----- EXTRAIT DU TEXTE

« Le libéralisme porte en lui le terrorisme comme la nuée dormante porte l’orage »

Depuis 2012 et les assassinats perpétrés par Mohamed Merah, puis les tueries de Charlie Hebdo et de l’Hyper Cacher, en attendant celles de 2015 et de 2016, la France a progressivement découvert que le terrorisme djihadiste était dans son sein : ce sont des Français, nourris par elle qui ont cru devenir des héros en se transformant en massacreurs ; ce sont aussi des Français, parfois très ordinaires, qui sont partis mener le djihad en Syrie avant que Daech leur demande de rester en France et de s’attaquer à n’importe qui, n’importe quand et par n’importe quel moyen. Devant ce constat, que faire ? que fallait-il faire ? qui a le tort de ne pas avoir fait ? que faut-il faire à l’avenir ? Débat indispensable pour désigner les vrais responsables et les vraies failles, d’autant plus indispensable qu’il est obscurci par les déclarations des dirigeants politiques des partis dominants, qui en profitent pour mener leur petite guerre de boutique alors que, par-delà des nuances tactiques, tous sont d’accord pour servir l’ordre social établi. Autour d’eux, les commentateurs au jour le jour, ainsi que les prêcheurs de bonnes intentions, ne peuvent toucher qu’à l’écume des choses, parce que s’ils examinaient les phénomènes en profondeur, ils seraient conduits à désigner les vrais responsables, à savoir les puissants du monde et l’idéologie néolibérale qui sévit depuis la fin des Trente Glorieuses. En effet, même si des mesures de surveillance et de répression sont souhaitables (la question étant bien entendu de savoir lesquelles et jusqu’à quel point), elles n’empêcheront jamais d’agir tous les illuminés en puissance susceptibles, à un moment donné, de foncer sur les passants avec un camion ou un couteau. Le problème est de savoir pourquoi il existe de ces illuminés en puissance, à ce point prêts à passer à l’acte, et pourquoi ils sont ainsi réceptifs à des mots d’ordre plus ou moins absurdes. La répression n’a de sens que si elle s’accompagne d’une politique de prévention, qui s’attaque aux causes profondes du phénomène en commençant par les analyser.

Or qui cherche les racines de ce djihadisme offensif et diffus doit passer en revue les politiques suivies par les gouvernements occidentaux, et trouvera toute une série de causes, en apparence très différentes, mais en réalité convergentes.

----------
----- INFORMATIONS EXTRAITES

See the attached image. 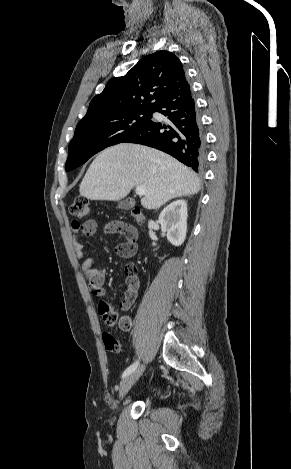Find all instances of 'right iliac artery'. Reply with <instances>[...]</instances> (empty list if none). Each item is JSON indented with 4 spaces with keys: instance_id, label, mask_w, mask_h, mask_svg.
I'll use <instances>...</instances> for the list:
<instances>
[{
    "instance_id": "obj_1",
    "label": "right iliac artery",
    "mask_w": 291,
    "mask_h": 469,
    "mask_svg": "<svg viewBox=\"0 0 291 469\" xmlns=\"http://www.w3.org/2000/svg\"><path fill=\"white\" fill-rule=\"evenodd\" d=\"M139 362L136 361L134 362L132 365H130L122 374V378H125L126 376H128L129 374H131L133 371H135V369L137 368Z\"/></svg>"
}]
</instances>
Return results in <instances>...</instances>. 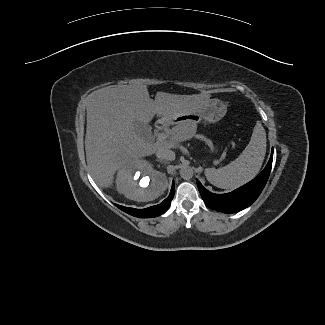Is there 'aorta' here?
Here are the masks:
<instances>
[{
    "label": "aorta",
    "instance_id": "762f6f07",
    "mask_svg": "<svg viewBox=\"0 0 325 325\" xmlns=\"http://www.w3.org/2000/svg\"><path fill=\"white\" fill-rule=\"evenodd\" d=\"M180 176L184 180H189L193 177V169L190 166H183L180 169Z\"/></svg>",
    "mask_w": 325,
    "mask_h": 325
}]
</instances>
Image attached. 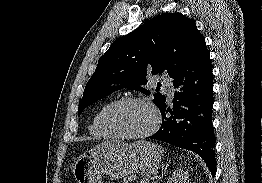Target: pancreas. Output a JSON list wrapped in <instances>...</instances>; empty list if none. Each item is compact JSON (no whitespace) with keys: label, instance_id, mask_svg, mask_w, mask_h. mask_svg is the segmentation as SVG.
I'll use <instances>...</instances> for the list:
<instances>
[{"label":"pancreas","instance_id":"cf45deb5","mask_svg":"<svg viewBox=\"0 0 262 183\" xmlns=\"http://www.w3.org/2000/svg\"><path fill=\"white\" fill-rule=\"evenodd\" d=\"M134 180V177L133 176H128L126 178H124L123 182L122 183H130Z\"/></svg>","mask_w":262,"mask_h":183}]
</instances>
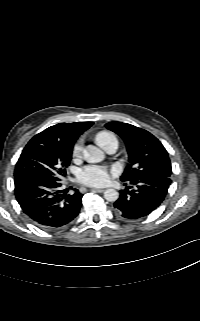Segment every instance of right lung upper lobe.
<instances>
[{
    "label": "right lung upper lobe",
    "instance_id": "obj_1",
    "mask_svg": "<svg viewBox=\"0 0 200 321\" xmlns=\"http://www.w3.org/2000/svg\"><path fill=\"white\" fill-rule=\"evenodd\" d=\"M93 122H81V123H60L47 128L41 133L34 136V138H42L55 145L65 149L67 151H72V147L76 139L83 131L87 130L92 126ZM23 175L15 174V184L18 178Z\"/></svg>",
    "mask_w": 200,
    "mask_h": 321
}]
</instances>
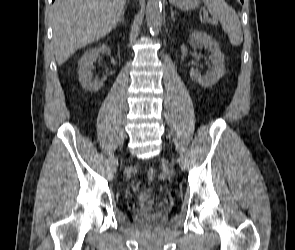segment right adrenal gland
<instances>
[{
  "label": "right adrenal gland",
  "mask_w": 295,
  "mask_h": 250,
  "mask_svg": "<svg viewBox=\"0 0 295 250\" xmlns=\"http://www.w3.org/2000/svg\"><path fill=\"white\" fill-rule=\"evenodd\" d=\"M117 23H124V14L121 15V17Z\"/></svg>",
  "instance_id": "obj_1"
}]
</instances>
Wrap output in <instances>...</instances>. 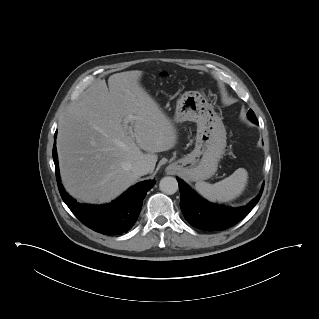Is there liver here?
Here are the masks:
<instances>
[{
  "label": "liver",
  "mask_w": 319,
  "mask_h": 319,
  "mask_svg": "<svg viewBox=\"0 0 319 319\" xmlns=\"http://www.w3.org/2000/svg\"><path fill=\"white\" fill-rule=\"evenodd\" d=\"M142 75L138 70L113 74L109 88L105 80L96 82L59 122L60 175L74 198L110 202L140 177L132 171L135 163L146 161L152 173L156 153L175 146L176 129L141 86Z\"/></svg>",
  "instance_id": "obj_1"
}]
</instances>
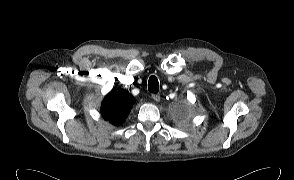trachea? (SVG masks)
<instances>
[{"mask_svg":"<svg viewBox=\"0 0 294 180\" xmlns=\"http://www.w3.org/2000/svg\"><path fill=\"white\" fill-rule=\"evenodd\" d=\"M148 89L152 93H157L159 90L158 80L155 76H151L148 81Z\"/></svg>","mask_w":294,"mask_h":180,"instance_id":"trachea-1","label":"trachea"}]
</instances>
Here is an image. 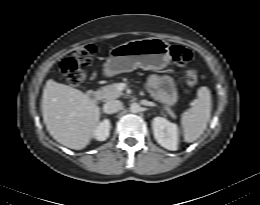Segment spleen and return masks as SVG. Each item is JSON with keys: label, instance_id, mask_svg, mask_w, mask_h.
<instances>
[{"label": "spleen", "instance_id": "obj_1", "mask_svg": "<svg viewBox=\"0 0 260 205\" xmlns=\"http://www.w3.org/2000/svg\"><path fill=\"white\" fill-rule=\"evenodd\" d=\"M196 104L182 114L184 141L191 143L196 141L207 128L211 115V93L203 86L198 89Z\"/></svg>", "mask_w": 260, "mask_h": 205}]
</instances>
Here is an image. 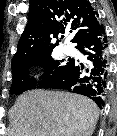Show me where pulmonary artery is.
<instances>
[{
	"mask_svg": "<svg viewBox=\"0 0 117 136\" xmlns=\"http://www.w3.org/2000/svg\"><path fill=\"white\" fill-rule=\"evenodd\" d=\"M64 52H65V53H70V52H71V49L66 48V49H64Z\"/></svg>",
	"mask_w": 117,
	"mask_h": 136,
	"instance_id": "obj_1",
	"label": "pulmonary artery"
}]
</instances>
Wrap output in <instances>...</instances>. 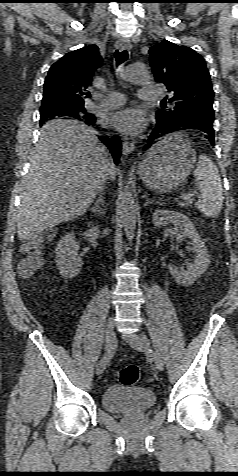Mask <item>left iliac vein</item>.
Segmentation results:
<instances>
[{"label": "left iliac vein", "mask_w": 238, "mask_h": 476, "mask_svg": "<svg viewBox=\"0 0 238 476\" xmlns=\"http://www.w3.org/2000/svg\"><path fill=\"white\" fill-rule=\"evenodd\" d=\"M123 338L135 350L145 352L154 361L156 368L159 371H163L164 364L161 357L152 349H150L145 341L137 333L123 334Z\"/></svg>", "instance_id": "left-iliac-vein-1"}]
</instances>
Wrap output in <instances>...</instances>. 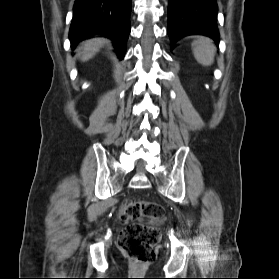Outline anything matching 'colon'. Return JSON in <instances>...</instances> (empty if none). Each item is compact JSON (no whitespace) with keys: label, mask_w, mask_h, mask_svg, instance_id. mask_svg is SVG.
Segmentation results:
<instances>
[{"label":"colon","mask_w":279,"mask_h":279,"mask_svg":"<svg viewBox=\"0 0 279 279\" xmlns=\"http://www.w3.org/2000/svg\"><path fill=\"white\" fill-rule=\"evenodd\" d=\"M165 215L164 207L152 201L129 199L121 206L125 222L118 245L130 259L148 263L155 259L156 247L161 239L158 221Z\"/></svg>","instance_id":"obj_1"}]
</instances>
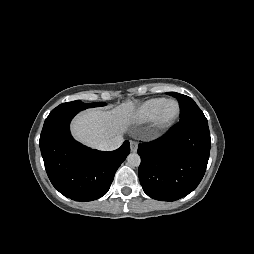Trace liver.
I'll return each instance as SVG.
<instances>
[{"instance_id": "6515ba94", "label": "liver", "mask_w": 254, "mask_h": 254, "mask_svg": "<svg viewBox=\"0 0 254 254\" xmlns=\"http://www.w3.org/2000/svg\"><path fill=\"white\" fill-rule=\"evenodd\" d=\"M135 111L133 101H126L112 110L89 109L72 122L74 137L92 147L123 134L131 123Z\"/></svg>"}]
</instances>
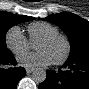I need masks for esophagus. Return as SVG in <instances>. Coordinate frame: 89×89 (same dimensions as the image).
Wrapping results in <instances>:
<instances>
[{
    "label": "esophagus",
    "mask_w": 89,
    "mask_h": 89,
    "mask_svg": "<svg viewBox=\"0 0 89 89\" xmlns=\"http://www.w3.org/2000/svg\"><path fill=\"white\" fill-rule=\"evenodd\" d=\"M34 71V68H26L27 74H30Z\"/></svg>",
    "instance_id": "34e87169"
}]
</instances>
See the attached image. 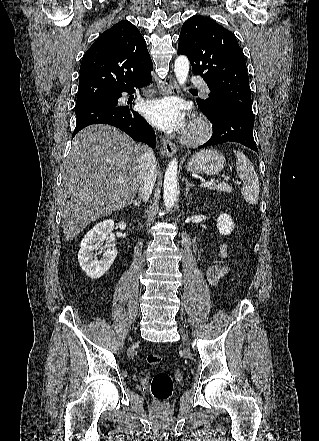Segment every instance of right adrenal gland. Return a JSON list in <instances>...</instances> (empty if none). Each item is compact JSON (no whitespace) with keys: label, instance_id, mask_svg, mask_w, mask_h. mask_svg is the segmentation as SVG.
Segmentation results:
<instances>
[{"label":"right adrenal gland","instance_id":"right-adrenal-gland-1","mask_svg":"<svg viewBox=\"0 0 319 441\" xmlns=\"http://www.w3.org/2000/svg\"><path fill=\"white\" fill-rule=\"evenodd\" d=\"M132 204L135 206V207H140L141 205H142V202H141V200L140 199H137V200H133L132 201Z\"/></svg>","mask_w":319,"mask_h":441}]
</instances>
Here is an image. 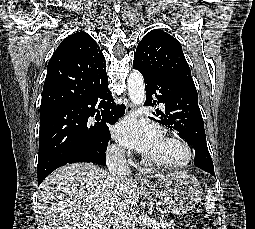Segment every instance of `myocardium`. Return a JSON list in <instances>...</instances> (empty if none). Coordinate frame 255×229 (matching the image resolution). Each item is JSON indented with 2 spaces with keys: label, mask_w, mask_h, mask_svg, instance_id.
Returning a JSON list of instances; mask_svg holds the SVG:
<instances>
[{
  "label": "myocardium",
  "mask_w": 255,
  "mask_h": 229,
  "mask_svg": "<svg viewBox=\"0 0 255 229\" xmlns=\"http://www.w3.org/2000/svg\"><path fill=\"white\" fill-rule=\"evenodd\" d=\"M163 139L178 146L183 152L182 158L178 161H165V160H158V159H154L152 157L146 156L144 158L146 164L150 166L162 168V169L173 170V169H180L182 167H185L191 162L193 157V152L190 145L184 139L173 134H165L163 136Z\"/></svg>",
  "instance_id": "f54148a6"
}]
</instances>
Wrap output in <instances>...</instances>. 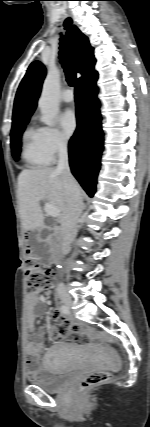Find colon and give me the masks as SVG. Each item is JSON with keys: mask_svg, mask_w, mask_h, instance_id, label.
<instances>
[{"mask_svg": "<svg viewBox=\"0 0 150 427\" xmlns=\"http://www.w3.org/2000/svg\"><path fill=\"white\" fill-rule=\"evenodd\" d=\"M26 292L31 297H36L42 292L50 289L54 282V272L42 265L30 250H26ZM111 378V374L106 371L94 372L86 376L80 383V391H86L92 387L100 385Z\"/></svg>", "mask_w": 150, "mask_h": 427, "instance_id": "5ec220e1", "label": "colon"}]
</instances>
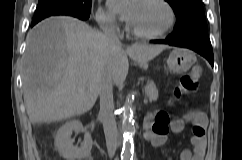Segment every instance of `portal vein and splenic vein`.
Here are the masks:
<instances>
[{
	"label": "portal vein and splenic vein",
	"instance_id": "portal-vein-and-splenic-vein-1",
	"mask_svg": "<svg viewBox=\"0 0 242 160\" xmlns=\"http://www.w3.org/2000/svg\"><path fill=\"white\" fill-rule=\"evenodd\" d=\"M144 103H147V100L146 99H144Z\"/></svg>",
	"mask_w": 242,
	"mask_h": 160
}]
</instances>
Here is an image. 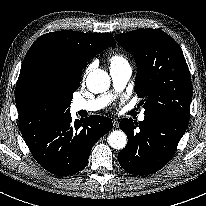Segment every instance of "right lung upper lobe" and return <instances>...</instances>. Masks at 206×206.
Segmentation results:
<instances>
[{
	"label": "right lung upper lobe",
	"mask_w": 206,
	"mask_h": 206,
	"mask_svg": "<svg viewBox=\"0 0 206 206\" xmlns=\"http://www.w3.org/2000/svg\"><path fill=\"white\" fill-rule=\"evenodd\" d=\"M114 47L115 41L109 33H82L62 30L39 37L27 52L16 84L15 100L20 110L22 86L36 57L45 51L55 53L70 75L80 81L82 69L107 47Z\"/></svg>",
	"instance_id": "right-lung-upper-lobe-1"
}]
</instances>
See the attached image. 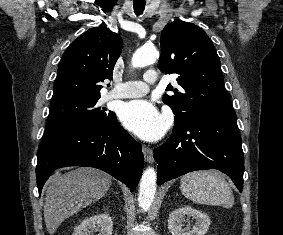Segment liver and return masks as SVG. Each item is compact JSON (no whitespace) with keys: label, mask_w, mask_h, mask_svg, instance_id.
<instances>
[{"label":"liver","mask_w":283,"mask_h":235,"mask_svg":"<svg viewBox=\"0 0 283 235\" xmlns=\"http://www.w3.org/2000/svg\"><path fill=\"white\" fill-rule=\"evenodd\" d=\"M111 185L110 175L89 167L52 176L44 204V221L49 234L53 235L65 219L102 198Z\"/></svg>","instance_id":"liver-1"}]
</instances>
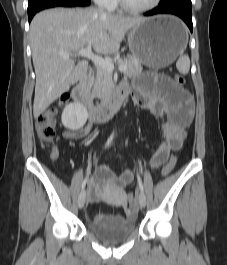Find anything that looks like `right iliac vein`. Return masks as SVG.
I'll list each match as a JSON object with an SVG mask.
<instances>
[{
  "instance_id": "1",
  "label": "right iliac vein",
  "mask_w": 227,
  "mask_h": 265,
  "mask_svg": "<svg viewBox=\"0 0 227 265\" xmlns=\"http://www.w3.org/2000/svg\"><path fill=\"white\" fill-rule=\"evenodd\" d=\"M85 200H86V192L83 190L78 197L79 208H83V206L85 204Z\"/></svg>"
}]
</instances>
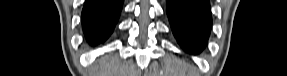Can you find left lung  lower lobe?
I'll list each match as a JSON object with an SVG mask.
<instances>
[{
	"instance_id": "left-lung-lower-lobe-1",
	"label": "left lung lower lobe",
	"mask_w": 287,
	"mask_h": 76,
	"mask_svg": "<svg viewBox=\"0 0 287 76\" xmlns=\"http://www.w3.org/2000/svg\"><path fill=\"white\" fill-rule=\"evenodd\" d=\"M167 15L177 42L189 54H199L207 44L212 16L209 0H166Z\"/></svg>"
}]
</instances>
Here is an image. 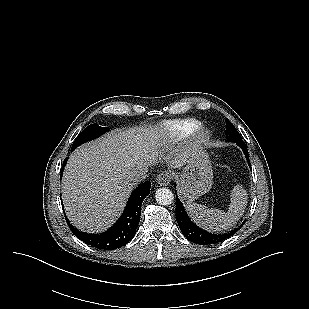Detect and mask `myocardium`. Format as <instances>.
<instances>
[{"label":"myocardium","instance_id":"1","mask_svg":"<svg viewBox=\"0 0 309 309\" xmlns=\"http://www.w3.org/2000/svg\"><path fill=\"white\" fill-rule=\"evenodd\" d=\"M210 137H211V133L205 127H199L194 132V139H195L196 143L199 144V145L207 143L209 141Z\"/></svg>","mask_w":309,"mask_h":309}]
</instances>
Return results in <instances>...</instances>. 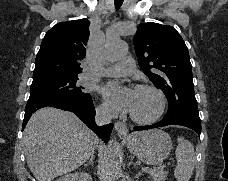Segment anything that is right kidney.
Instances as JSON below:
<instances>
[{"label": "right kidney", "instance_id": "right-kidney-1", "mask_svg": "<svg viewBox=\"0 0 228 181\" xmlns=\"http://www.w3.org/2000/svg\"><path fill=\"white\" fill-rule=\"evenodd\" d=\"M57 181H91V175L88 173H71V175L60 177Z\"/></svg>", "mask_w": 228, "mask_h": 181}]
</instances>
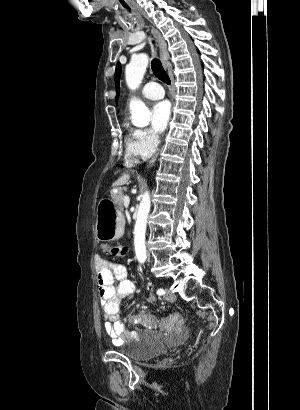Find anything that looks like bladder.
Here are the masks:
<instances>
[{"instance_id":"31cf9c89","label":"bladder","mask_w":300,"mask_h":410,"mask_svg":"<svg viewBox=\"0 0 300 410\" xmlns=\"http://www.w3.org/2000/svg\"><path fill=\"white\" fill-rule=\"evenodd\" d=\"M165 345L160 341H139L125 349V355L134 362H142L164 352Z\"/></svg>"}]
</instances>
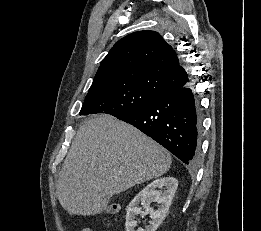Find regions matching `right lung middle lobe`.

----------

Veuillez reprendre le texte sur le terrorisme djihadiste en France et en écrire la suite, juste après sa dernière phrase.

▶ _LA RÉPONSE_
Rappelons d’abord (pour plus de détails, voir la chronique d’Évariste dans ce même numéro) que le salafisme djihadiste a connu son premier essor grâce aux États-Unis, qui entendaient s’en servir pour faire pièce à l’offensive soviétique en Afghanistan, avec l’aimable appui de l’Arabie saoudite, dont émanait le premier noyau d’Al-Qaïda.

Rappelons ensuite que toute la politique aventureuse des occidentaux au Proche et au Moyen Orient depuis les années 1990, sous couvert de belles déclarations démocratiques, n’avait pour but que de s’assurer l’accès aux réserves de pétrole. De cette politique découlent ces massacres dont argue avec facilité la propagande djihadiste pour susciter des combattants.

Or comment se fait-il qu’une telle propagande puisse trouver un tel écho, parfaitement irrationnel dans la jeunesse française ? C’est là qu’entrent en ligne de compte diverses causes, sociales, culturelles, intellectuelles, qui, redisons-le, tiennent purement et simplement aux politiques suivies par les gouvernements libéraux.

La première est évidemment la politique économique menée depuis la fin des années 1970 et le courant des années 1980 en France, la financiarisation acceptée de l’économie, avec son cortège de pauvreté, de chômage institutionnalisé, de déréglementation, qui laisse sur le bord de la route les plus fragiles et qui ne peut que faire fermenter la révolte contre tout ce qui est, révolte de haine sommaire, immédiate, dépourvue d’analyse et de stratégie depuis que les appareils doctrinaux des partis ouvriers ont été méthodiquement détruits.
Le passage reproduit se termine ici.